Aveva cominciato a guardare anche il vecchio, mentre continuava lentamente a fare benzina. Il distributore era malandato ed erogava quasi col contagocce, e il serbatoio del furgone Volkswagen sembrava essere senza fondo; il caldo si era fatto insopportabile e, ora, anche l'impassibile passeggera sul sedile anteriore stava dando qualche segno di mala tolleranza; la coppietta di innamorati era invece scesa dicendo qualcosa, e si era allontanata sulla strada verso Portolongone. Il vecchio parve non curarsene, e guardò di nuovo verso la sua baracca, dove il guidatore si era versato un altro mezzo bicchiere di Fanta.

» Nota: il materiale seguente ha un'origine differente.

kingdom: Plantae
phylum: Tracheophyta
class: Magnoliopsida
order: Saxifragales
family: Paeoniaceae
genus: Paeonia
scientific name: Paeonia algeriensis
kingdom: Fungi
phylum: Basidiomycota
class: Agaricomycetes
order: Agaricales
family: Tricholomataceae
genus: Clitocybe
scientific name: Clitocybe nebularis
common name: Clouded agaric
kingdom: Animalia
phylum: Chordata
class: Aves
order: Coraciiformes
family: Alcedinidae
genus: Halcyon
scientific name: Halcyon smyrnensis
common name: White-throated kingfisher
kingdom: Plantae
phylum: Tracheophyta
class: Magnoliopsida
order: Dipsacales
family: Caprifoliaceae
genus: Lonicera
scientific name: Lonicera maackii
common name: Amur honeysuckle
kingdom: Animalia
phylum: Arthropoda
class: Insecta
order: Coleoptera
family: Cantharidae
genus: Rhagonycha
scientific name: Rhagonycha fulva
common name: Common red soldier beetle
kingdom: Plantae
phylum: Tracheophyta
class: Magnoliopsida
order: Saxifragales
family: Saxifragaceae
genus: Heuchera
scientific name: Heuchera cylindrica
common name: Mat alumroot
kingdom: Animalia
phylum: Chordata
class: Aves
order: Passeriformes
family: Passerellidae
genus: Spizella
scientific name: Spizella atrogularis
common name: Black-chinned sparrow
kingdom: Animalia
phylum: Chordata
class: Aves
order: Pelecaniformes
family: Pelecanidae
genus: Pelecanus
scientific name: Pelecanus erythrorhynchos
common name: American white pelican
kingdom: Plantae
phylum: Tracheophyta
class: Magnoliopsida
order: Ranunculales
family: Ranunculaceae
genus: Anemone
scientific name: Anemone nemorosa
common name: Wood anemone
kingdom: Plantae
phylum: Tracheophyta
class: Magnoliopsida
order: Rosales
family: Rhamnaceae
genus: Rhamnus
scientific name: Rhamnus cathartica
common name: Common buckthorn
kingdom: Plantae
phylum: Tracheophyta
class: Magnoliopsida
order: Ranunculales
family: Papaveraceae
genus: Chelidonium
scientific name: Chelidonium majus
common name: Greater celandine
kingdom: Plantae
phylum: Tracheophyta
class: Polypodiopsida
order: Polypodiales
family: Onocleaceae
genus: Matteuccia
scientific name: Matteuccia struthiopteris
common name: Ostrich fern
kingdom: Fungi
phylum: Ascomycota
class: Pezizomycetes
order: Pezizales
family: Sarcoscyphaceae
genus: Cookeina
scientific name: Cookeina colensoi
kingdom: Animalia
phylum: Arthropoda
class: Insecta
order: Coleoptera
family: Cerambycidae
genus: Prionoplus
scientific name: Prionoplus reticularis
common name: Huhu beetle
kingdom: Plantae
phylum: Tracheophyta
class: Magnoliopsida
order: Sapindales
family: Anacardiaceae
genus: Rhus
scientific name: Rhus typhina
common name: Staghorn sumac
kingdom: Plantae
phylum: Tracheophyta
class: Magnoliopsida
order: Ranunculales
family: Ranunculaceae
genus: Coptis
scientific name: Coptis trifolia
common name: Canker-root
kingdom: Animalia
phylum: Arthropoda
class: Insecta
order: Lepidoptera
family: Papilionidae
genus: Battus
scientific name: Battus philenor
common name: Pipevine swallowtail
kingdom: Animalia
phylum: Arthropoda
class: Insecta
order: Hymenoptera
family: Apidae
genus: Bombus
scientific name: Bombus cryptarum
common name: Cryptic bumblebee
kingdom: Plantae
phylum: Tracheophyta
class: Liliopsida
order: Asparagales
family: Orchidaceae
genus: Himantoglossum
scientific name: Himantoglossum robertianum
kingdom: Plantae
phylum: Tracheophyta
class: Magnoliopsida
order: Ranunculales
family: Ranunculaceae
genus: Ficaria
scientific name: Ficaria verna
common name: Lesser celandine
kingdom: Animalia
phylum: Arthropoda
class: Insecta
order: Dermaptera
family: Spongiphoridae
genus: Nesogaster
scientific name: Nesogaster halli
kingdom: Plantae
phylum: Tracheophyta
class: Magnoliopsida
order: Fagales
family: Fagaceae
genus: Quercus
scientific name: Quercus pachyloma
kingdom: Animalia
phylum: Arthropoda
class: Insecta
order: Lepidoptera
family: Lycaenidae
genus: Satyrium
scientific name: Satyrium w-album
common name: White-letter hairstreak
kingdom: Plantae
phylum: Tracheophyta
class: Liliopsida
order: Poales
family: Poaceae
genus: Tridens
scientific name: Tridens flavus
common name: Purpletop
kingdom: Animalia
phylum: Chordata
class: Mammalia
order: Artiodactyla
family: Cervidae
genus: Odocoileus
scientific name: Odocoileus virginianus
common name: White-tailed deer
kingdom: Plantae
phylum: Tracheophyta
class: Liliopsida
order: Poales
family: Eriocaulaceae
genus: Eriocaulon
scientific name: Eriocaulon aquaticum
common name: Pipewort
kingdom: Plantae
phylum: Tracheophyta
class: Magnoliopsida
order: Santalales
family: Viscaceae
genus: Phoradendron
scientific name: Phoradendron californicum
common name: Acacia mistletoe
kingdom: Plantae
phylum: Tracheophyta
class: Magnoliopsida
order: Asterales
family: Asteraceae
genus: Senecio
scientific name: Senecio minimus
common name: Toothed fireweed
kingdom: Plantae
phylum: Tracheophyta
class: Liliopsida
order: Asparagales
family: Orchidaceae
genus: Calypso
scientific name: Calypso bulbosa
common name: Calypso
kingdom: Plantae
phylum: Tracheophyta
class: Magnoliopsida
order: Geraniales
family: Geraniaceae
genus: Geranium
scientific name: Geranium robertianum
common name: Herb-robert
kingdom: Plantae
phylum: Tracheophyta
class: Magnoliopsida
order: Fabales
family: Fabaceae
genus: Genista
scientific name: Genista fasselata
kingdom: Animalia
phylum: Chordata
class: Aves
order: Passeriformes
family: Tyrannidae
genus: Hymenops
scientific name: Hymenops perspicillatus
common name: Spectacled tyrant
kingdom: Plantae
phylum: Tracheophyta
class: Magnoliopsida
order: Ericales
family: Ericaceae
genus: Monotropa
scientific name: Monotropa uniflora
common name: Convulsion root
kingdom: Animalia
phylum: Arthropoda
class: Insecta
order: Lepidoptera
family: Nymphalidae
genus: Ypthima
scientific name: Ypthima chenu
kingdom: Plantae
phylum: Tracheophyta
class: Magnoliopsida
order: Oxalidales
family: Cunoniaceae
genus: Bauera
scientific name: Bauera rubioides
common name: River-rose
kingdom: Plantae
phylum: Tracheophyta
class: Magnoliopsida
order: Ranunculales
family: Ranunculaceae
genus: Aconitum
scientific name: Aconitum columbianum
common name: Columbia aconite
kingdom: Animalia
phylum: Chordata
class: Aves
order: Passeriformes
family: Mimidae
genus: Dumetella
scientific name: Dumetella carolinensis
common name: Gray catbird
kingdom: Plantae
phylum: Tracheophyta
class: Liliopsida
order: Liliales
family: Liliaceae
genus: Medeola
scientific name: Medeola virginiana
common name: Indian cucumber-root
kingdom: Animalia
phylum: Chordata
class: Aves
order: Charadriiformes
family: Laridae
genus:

“Va bene, ragazzo, va bene. Cerca quando puoi di portarmi un po' di scartoffie. Intanto vai là in fondo e chiedi di Daniel. Sarà il tuo caposquadra, quello che ti insegnerà a lavorare alla trafilatrice. Ci saranno altri ragazzi con te. Guarda che alla fine soltanto meno della metà saranno tenuti. In bocca al lupo. C'è da rimetterci le mani, e anche qualcosa di più. Stai sempre attento.”

“Cercherò di fare del mio meglio, signore.” E se n'era andato, là in fondo, a chiedere di Daniel.